#### [WRITTEN REQUEST]
Can you write out every line of the records below, word for word?

Dataset excerpt

Start

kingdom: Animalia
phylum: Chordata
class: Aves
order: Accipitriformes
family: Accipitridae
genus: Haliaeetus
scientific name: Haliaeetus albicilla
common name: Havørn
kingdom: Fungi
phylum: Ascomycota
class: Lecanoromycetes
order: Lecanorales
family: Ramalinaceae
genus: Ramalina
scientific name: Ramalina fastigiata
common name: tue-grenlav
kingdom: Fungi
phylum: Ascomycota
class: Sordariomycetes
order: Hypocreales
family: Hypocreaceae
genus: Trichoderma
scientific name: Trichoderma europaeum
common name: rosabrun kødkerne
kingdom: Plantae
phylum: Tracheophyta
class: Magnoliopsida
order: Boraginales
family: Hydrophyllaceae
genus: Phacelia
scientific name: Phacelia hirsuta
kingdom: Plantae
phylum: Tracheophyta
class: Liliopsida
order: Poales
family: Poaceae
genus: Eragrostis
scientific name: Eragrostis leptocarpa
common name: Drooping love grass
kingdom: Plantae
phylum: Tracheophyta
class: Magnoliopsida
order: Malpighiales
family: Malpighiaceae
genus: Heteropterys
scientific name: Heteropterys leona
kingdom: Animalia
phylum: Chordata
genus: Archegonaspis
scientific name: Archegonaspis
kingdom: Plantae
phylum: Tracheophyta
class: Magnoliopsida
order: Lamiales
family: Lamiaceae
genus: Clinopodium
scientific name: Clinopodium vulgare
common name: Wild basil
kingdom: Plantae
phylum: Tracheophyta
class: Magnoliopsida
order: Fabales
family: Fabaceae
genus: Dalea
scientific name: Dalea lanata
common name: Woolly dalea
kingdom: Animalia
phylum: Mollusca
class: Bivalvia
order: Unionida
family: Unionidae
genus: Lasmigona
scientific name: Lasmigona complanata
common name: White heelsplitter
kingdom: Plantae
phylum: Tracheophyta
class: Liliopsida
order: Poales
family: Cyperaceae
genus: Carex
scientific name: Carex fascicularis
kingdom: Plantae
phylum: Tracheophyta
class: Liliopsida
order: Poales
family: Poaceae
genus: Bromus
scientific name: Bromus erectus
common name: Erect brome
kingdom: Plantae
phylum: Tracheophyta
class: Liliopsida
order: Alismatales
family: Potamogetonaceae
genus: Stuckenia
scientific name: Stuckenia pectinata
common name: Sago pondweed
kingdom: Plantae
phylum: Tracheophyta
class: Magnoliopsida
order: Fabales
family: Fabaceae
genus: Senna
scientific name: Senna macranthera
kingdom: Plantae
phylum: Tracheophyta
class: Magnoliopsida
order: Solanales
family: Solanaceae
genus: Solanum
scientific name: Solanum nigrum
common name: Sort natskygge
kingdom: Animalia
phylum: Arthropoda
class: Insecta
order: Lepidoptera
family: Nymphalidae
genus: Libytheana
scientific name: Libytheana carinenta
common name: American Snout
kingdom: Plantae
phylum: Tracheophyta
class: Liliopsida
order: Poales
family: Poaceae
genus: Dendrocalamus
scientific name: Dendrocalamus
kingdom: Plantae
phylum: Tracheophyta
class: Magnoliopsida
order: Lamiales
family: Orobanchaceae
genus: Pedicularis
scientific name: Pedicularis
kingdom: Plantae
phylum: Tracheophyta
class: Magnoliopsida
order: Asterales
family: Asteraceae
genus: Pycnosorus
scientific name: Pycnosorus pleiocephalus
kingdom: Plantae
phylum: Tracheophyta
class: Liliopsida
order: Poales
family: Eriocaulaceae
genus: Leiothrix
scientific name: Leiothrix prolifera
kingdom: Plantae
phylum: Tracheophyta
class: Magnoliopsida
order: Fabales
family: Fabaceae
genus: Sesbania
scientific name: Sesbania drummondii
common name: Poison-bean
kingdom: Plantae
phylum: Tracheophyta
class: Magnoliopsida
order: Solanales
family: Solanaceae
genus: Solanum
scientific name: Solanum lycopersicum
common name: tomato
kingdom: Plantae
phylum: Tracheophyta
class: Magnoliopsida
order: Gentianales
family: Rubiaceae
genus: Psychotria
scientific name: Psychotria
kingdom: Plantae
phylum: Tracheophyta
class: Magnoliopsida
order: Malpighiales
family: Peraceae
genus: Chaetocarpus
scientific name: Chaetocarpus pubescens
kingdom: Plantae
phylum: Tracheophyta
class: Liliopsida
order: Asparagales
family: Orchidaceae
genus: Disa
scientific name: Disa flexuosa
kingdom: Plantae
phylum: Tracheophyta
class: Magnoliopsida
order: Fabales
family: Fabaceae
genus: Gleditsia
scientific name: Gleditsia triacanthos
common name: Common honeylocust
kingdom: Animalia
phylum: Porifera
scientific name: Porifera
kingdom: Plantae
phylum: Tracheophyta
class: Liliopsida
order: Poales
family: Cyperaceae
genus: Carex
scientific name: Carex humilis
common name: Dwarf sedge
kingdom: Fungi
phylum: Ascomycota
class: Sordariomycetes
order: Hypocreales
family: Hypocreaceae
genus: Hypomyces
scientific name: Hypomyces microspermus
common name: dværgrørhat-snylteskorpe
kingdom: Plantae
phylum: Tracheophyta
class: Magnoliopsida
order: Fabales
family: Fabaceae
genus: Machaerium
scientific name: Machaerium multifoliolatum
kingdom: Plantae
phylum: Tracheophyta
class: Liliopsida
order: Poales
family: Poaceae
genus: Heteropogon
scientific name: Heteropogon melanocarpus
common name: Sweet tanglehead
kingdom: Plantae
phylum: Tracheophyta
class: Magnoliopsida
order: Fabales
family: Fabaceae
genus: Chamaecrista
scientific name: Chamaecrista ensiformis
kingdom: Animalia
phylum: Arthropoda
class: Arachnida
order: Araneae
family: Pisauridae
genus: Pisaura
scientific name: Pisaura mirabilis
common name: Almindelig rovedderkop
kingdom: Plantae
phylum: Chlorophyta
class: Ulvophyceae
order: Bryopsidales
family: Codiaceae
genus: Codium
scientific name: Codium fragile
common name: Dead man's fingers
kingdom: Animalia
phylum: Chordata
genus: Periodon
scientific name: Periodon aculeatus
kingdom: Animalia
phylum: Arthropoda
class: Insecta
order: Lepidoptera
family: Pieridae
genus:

End

#### [REPLY TO THE TASK]
kingdom: Animalia
phylum: Chordata
class: Aves
order: Accipitriformes
family: Accipitridae
genus: Haliaeetus
scientific name: Haliaeetus albicilla
common name: Havørn
kingdom: Fungi
phylum: Ascomycota
class: Lecanoromycetes
order: Lecanorales
family: Ramalinaceae
genus: Ramalina
scientific name: Ramalina fastigiata
common name: tue-grenlav
kingdom: Fungi
phylum: Ascomycota
class: Sordariomycetes
order: Hypocreales
family: Hypocreaceae
genus: Trichoderma
scientific name: Trichoderma europaeum
common name: rosabrun kødkerne
kingdom: Plantae
phylum: Tracheophyta
class: Magnoliopsida
order: Boraginales
family: Hydrophyllaceae
genus: Phacelia
scientific name: Phacelia hirsuta
kingdom: Plantae
phylum: Tracheophyta
class: Liliopsida
order: Poales
family: Poaceae
genus: Eragrostis
scientific name: Eragrostis leptocarpa
common name: Drooping love grass
kingdom: Plantae
phylum: Tracheophyta
class: Magnoliopsida
order: Malpighiales
family: Malpighiaceae
genus: Heteropterys
scientific name: Heteropterys leona
kingdom: Animalia
phylum: Chordata
genus: Archegonaspis
scientific name: Archegonaspis
kingdom: Plantae
phylum: Tracheophyta
class: Magnoliopsida
order: Lamiales
family: Lamiaceae
genus: Clinopodium
scientific name: Clinopodium vulgare
common name: Wild basil
kingdom: Plantae
phylum: Tracheophyta
class: Magnoliopsida
order: Fabales
family: Fabaceae
genus: Dalea
scientific name: Dalea lanata
common name: Woolly dalea
kingdom: Animalia
phylum: Mollusca
class: Bivalvia
order: Unionida
family: Unionidae
genus: Lasmigona
scientific name: Lasmigona complanata
common name: White heelsplitter
kingdom: Plantae
phylum: Tracheophyta
class: Liliopsida
order: Poales
family: Cyperaceae
genus: Carex
scientific name: Carex fascicularis
kingdom: Plantae
phylum: Tracheophyta
class: Liliopsida
order: Poales
family: Poaceae
genus: Bromus
scientific name: Bromus erectus
common name: Erect brome
kingdom: Plantae
phylum: Tracheophyta
class: Liliopsida
order: Alismatales
family: Potamogetonaceae
genus: Stuckenia
scientific name: Stuckenia pectinata
common name: Sago pondweed
kingdom: Plantae
phylum: Tracheophyta
class: Magnoliopsida
order: Fabales
family: Fabaceae
genus: Senna
scientific name: Senna macranthera
kingdom: Plantae
phylum: Tracheophyta
class: Magnoliopsida
order: Solanales
family: Solanaceae
genus: Solanum
scientific name: Solanum nigrum
common name: Sort natskygge
kingdom: Animalia
phylum: Arthropoda
class: Insecta
order: Lepidoptera
family: Nymphalidae
genus: Libytheana
scientific name: Libytheana carinenta
common name: American Snout
kingdom: Plantae
phylum: Tracheophyta
class: Liliopsida
order: Poales
family: Poaceae
genus: Dendrocalamus
scientific name: Dendrocalamus
kingdom: Plantae
phylum: Tracheophyta
class: Magnoliopsida
order: Lamiales
family: Orobanchaceae
genus: Pedicularis
scientific name: Pedicularis
kingdom: Plantae
phylum: Tracheophyta
class: Magnoliopsida
order: Asterales
family: Asteraceae
genus: Pycnosorus
scientific name: Pycnosorus pleiocephalus
kingdom: Plantae
phylum: Tracheophyta
class: Liliopsida
order: Poales
family: Eriocaulaceae
genus: Leiothrix
scientific name: Leiothrix prolifera
kingdom: Plantae
phylum: Tracheophyta
class: Magnoliopsida
order: Fabales
family: Fabaceae
genus: Sesbania
scientific name: Sesbania drummondii
common name: Poison-bean
kingdom: Plantae
phylum: Tracheophyta
class: Magnoliopsida
order: Solanales
family: Solanaceae
genus: Solanum
scientific name: Solanum lycopersicum
common name: tomato
kingdom: Plantae
phylum: Tracheophyta
class: Magnoliopsida
order: Gentianales
family: Rubiaceae
genus: Psychotria
scientific name: Psychotria
kingdom: Plantae
phylum: Tracheophyta
class: Magnoliopsida
order: Malpighiales
family: Peraceae
genus: Chaetocarpus
scientific name: Chaetocarpus pubescens
kingdom: Plantae
phylum: Tracheophyta
class: Liliopsida
order: Asparagales
family: Orchidaceae
genus: Disa
scientific name: Disa flexuosa
kingdom: Plantae
phylum: Tracheophyta
class: Magnoliopsida
order: Fabales
family: Fabaceae
genus: Gleditsia
scientific name: Gleditsia triacanthos
common name: Common honeylocust
kingdom: Animalia
phylum: Porifera
scientific name: Porifera
kingdom: Plantae
phylum: Tracheophyta
class: Liliopsida
order: Poales
family: Cyperaceae
genus: Carex
scientific name: Carex humilis
common name: Dwarf sedge
kingdom: Fungi
phylum: Ascomycota
class: Sordariomycetes
order: Hypocreales
family: Hypocreaceae
genus: Hypomyces
scientific name: Hypomyces microspermus
common name: dværgrørhat-snylteskorpe
kingdom: Plantae
phylum: Tracheophyta
class: Magnoliopsida
order: Fabales
family: Fabaceae
genus: Machaerium
scientific name: Machaerium multifoliolatum
kingdom: Plantae
phylum: Tracheophyta
class: Liliopsida
order: Poales
family: Poaceae
genus: Heteropogon
scientific name: Heteropogon melanocarpus
common name: Sweet tanglehead
kingdom: Plantae
phylum: Tracheophyta
class: Magnoliopsida
order: Fabales
family: Fabaceae
genus: Chamaecrista
scientific name: Chamaecrista ensiformis
kingdom: Animalia
phylum: Arthropoda
class: Arachnida
order: Araneae
family: Pisauridae
genus: Pisaura
scientific name: Pisaura mirabilis
common name: Almindelig rovedderkop
kingdom: Plantae
phylum: Chlorophyta
class: Ulvophyceae
order: Bryopsidales
family: Codiaceae
genus: Codium
scientific name: Codium fragile
common name: Dead man's fingers
kingdom: Animalia
phylum: Chordata
genus: Periodon
scientific name: Periodon aculeatus
kingdom: Animalia
phylum: Arthropoda
class: Insecta
order: Lepidoptera
family: Pieridae
genus:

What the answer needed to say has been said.